「 Tangent point 0 」 鮫島ゆい (平面)
2012年2月22日 (水) ~ 3月11日 (日) [ 会期中 2月27日, 3月5日 月曜閉廊 ]
「Tangent point 0」 に寄せて
デジタル技術無しに日常生活を送れなくなりつつある現代、私達はいかに不便な物事を見つけて、そこに価値を見出そうと(再発見するという意味で)する事に自分達の思想・哲学あるいは美学と言ったものを反映させる。だとすると、先鋭的なクリエイティブの現場以外には、一般的にデジタルの領域にはその意識が向いていないのだろうか。いや、もはやそうしたアナログ/デジタルの境界すら融解し、線引き出来なくなって来ている事を踏まえれば、視覚で認識できるあらゆる事象の区別はもはや、実像(リアル)と仮像(ヴァーチャル)の対比では語り尽くすことの出来ない次元に持ち出されている。それを私達が何気なく判別出来る時代はやがて過ぎ去り、いつか感情までをもインプット/アウトプット出来る世の中が訪れるかもしれない。
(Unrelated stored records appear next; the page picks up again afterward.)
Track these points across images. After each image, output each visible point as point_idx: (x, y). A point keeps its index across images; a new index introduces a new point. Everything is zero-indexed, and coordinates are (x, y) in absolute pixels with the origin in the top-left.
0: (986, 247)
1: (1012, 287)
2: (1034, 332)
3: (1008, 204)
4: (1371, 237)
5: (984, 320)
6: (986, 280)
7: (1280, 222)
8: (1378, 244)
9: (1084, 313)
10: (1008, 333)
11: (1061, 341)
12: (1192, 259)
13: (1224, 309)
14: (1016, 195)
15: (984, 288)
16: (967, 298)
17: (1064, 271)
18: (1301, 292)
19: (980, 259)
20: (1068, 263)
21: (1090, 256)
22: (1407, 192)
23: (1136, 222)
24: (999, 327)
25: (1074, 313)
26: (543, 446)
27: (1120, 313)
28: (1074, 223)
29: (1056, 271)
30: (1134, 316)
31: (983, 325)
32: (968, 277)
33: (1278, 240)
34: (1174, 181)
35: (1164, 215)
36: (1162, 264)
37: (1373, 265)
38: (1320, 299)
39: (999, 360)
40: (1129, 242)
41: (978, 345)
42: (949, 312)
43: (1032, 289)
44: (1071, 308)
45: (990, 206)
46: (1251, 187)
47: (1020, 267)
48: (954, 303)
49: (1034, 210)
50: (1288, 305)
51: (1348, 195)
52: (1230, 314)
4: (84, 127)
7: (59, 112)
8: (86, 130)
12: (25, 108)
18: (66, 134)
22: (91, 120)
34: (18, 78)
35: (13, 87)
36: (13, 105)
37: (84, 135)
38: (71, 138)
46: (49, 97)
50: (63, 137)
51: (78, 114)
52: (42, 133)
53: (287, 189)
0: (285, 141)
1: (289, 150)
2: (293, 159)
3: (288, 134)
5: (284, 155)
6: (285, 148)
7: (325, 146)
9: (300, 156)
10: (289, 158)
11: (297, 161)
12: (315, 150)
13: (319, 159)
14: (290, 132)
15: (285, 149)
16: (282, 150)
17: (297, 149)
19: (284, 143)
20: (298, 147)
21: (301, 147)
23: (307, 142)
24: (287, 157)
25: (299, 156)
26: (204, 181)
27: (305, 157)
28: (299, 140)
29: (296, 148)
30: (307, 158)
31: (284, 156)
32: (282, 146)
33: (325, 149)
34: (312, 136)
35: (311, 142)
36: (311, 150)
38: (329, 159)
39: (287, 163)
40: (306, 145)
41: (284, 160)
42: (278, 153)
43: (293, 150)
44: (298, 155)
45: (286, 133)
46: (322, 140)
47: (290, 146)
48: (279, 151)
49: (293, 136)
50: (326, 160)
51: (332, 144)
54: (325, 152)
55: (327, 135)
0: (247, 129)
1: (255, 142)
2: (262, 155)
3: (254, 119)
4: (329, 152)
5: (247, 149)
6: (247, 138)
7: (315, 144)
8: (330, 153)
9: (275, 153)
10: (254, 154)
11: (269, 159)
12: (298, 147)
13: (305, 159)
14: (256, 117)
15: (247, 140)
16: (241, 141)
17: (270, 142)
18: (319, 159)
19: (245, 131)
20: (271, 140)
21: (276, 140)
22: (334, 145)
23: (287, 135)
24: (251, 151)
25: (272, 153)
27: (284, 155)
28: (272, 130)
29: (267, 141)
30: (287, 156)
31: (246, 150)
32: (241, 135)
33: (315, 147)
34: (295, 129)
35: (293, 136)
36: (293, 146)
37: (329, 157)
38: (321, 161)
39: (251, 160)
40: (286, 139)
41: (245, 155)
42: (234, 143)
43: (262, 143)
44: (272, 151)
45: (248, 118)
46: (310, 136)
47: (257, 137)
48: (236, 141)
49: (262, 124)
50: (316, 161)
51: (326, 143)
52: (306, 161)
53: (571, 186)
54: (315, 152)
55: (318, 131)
そんな事を考えるほど、次々と新しい世代の美術作家の問題意識は時代をフォローし、あるいは追い抜こうとしている。ここに初めて紹介する鮫島ゆいは、およそ従来の美術領域では的を得ない、横断的な問題意識を持ち、表現の発端は極めてパーソナルな感情と思考に存在する。
一見すると「抽象画」と片付けてしまわれそうな画面は、確かに今現在巷でもてはやされている似たり寄ったりのつまらぬ「具象」あるいは「写実」絵画と比べれば希有なものにも映るだろう。だが具象に対しての抽象の復権などという、つまらない命題は鮫島に課されるべきではない。もはや今の世において「具象」「抽象」の別は「アナログ」「デジタル」の対比にも似て、どちらも共存する事が認められ、かつどちらも最終的には人間に必要とされるかどうかに依存している。絵画において「写実」が殊更に求められる昨今の風潮は、その前の数多のイージーペインティングが飛ぶ様に売れたアートバブルの反動と言えるだろうし、歴史を見えればそうした針の振り子は関東平野の日々の地震計の揺れのごとくである。鮫島を見るには、その絵画スタイルよりももっと本質的な表現の軸をどこに見出すかが鍵となり、それは意外にも出身大学の専攻が「版画」領域であったことに隠されていると、私は感じている。
今の時代は版画には厳しい。設備に莫大な投資とスペースを必要とし、デジタルの簡易技術がどんどん進化するこの頃は、シルクスクリーンを続けられずに他の技法に転向する作家も多い。木版・銅版などの工房も次第に減りつつあり、継承者の問題にも直面しつつある。ましてや絵画作家のエディションを版画で起こす時代は過ぎ、今やデジタルの版画技術(ジークレーなど)が主流となりつつある。作品の複製や加工において、面倒な出費も複雑な技術を覚える必要も、無くなりつつあるのだ。
だがしかし、「版画」とは技術だけの事を言い表すのではない。「版」は像の複製による重なりを意味し、まさに今私達が使っているパソコンの画像・イラストレーション編集ソフトに登場した「レイヤー」という概念の基礎でもある。日本画の世界では琳派が同じモチーフを繰り返し用いることで、絵画面に「版」の思想を持ち込んだ事でも知られる。ましてや印刷技術や写真、アニーションなど、複製可能な技法を全て含めれば、今の時代に最も影響力を誇っている技法であり思考が「版」であると言っても差し支えないだろう。まさに「版」こそ人間の表現において長い年月をかけて洗練されてきたアイデアであり、ツールである。
そしてその歴史の先端に、しかしまだ人知れず佇んでいるのが鮫島である。この作家の用いる「版」は、決して技法的なものではなく、分かりやすいモチーフの連続でもない。雲の様な図案は比較的良く見受けられるが、その姿形は感情の起伏のように変化しつづけ、むしろ同じものとして扱われるべきではない。自身が延べる様に、純粋な表現の発露としての画面を客観的に見せるための「デザイン」の要素として、強引に画面を横切る線などの描写も見受けられる。それは私達に明らかな違和感を与えると同時に、まるで作家の思考の重なり(レイヤー)を垣間みる気持ちにもなるだろう。
不穏な空気が漂いながら、時に雲の隙間から覗く晴れやかな陽光のように差し込むイメージ。そうした不断の印象の変化と重層的な画面によって、今後この作家の表現はどんどん発展していくだろう。まだここに見えるのは、そのほんの入り口の光景にしか過ぎない。